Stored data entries
* * *

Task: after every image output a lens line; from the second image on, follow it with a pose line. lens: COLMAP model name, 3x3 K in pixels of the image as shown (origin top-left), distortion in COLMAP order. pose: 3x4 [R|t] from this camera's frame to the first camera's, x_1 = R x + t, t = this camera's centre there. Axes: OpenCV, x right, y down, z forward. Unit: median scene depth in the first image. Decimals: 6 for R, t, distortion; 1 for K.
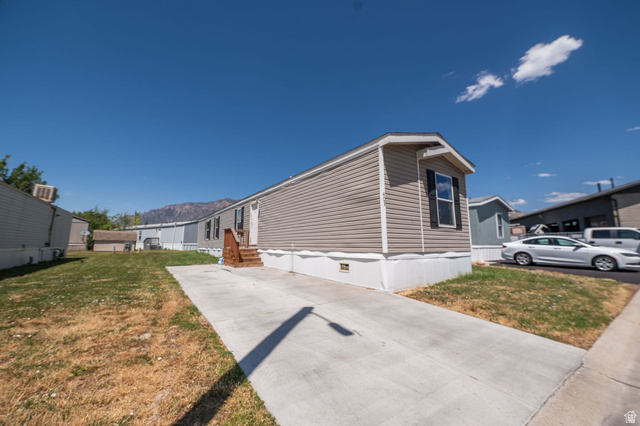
lens RADIAL K [[253.2, 0, 322.5], [0, 253.2, 211.4], [0, 0, 1]] dist [-0.010209, -0.000026]
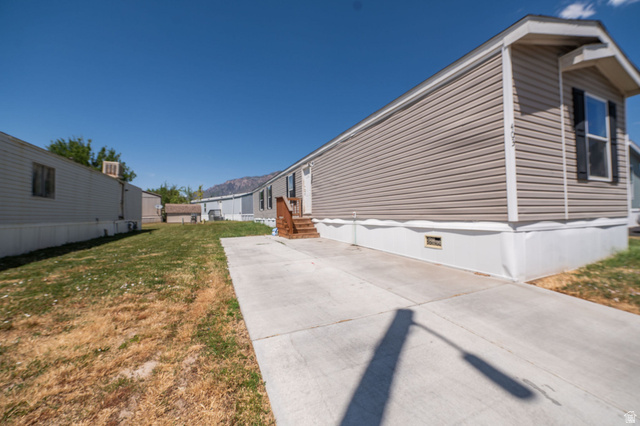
lens RADIAL K [[253.2, 0, 322.5], [0, 253.2, 211.4], [0, 0, 1]] dist [-0.010209, -0.000026]
pose [[0.980073, -0.021220, -0.197501, -0.077206], [0.045247, 0.991988, 0.117949, 0.035404], [0.193416, -0.124535, 0.973181, 0.242260]]
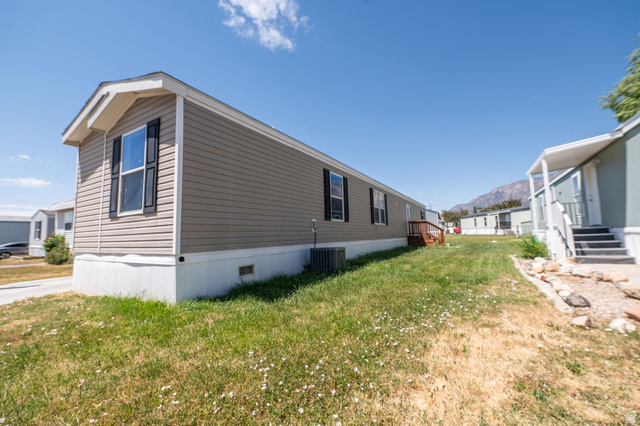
lens RADIAL K [[253.2, 0, 322.5], [0, 253.2, 211.4], [0, 0, 1]] dist [-0.010209, -0.000026]
pose [[0.417951, -0.096472, -0.903333, 1.297947], [0.151276, 0.987854, -0.035506, 0.153480], [0.895786, -0.121813, 0.427468, 1.205560]]
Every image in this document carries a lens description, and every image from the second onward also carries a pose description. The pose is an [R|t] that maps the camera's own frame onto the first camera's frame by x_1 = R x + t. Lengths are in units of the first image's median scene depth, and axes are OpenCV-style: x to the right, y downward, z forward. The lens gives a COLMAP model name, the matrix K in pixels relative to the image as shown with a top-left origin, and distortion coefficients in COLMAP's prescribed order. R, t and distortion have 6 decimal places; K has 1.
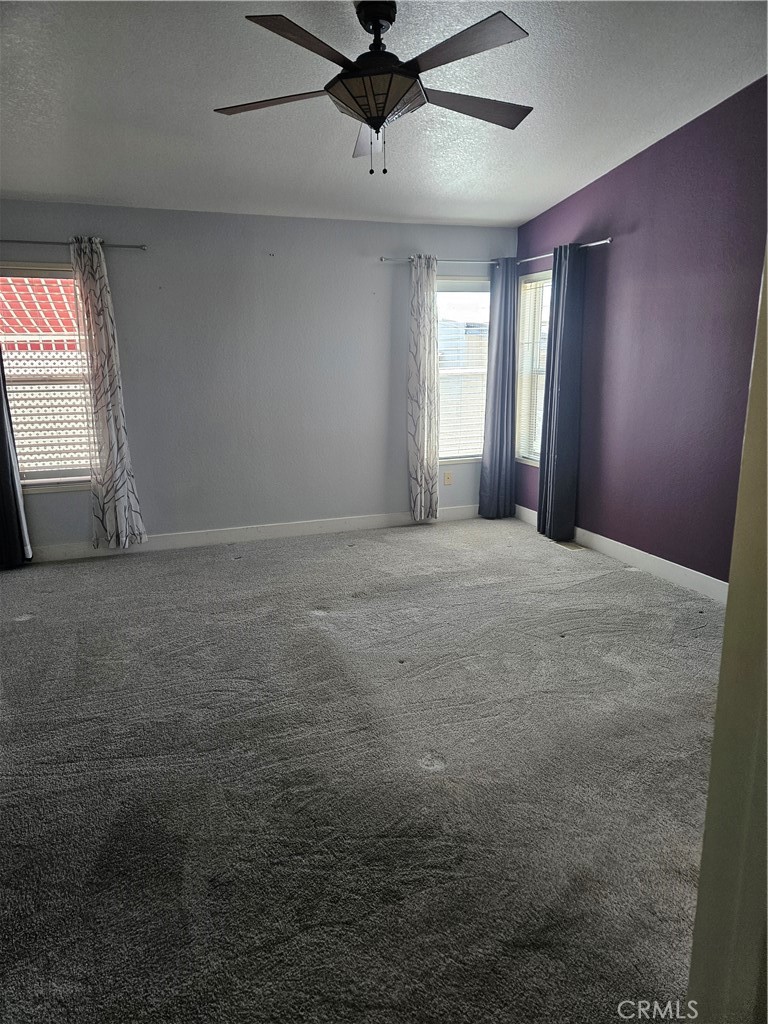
lens RADIAL K [[678.7, 0, 354.4], [0, 678.7, 507.8], [0, 0, 1]] dist [0.069135, -0.057881]
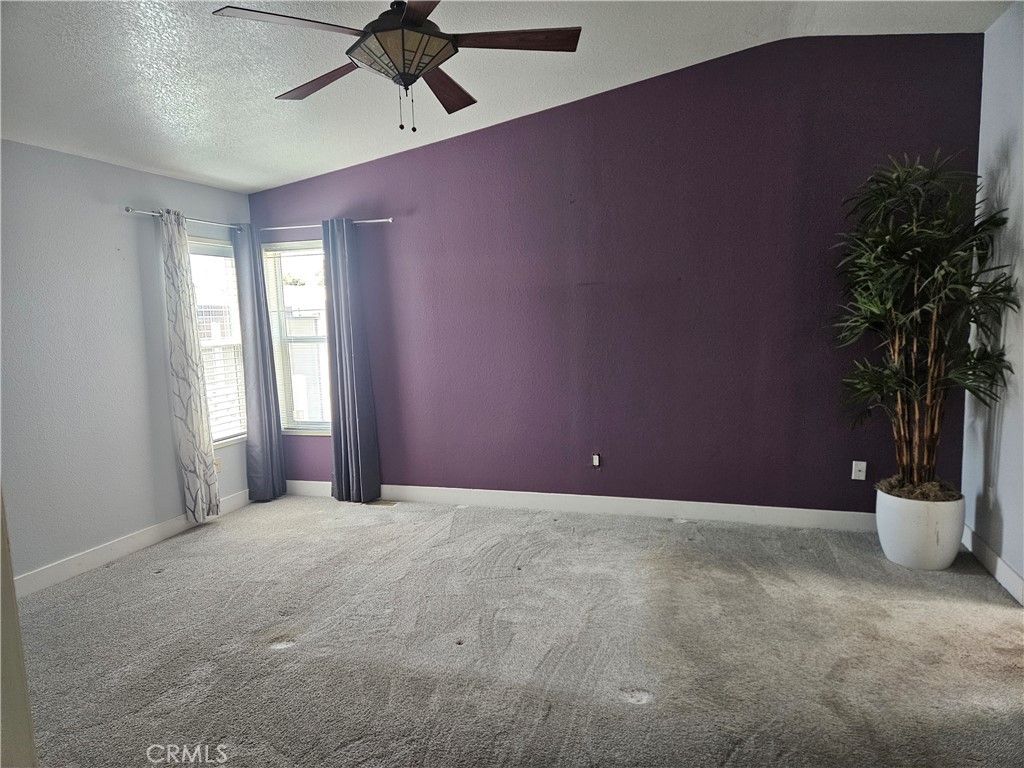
lens RADIAL K [[678.7, 0, 511.1], [0, 678.7, 386.5], [0, 0, 1]] dist [0.069135, -0.057881]
pose [[0.610455, -0.092752, 0.786601, -0.341769], [0.200625, 0.978840, -0.040278, -0.035265], [-0.766221, 0.182400, 0.616146, 0.188908]]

* * *

• [What is required]: Set down every line of the entries above, word for word and in the same order, but leave out the pictures.

• [Result of the task]:
Task: after every image output a lens line; from the second image on, follow it with a pose line. lens: COLMAP model name, 3x3 K in pixels of the image as shown (origin top-left), distortion in COLMAP order. pose: 3x4 [R|t] from this camera's frame to the first camera's, x_1 = R x + t, t = this camera's centre there. Axes: OpenCV, x right, y down, z forward. Unit: median scene depth in the first image. Decimals: 6 for R, t, distortion; 1 for K.
lens RADIAL K [[253.2, 0, 322.5], [0, 253.2, 211.4], [0, 0, 1]] dist [-0.010209, -0.000026]
lens RADIAL K [[253.2, 0, 322.5], [0, 253.2, 211.4], [0, 0, 1]] dist [-0.010209, -0.000026]
pose [[0.980073, -0.021220, -0.197501, -0.077206], [0.045247, 0.991988, 0.117949, 0.035404], [0.193416, -0.124535, 0.973181, 0.242260]]
lens RADIAL K [[253.2, 0, 322.5], [0, 253.2, 211.4], [0, 0, 1]] dist [-0.010209, -0.000026]
pose [[0.417951, -0.096472, -0.903333, 1.297947], [0.151276, 0.987854, -0.035506, 0.153480], [0.895786, -0.121813, 0.427468, 1.205560]]
Every image in this document carries a lens description, and every image from the second onward also carries a pose description. The pose is an [R|t] that maps the camera's own frame onto the first camera's frame by x_1 = R x + t. Lengths are in units of the first image's median scene depth, and axes are OpenCV-style: x to the right, y downward, z forward. The lens gives a COLMAP model name, the matrix K in pixels relative to the image as shown with a top-left origin, and distortion coefficients in COLMAP's prescribed order. R, t and distortion have 6 decimal places; K has 1.
lens RADIAL K [[678.7, 0, 354.4], [0, 678.7, 507.8], [0, 0, 1]] dist [0.069135, -0.057881]
lens RADIAL K [[678.7, 0, 511.1], [0, 678.7, 386.5], [0, 0, 1]] dist [0.069135, -0.057881]
pose [[0.610455, -0.092752, 0.786601, -0.341769], [0.200625, 0.978840, -0.040278, -0.035265], [-0.766221, 0.182400, 0.616146, 0.188908]]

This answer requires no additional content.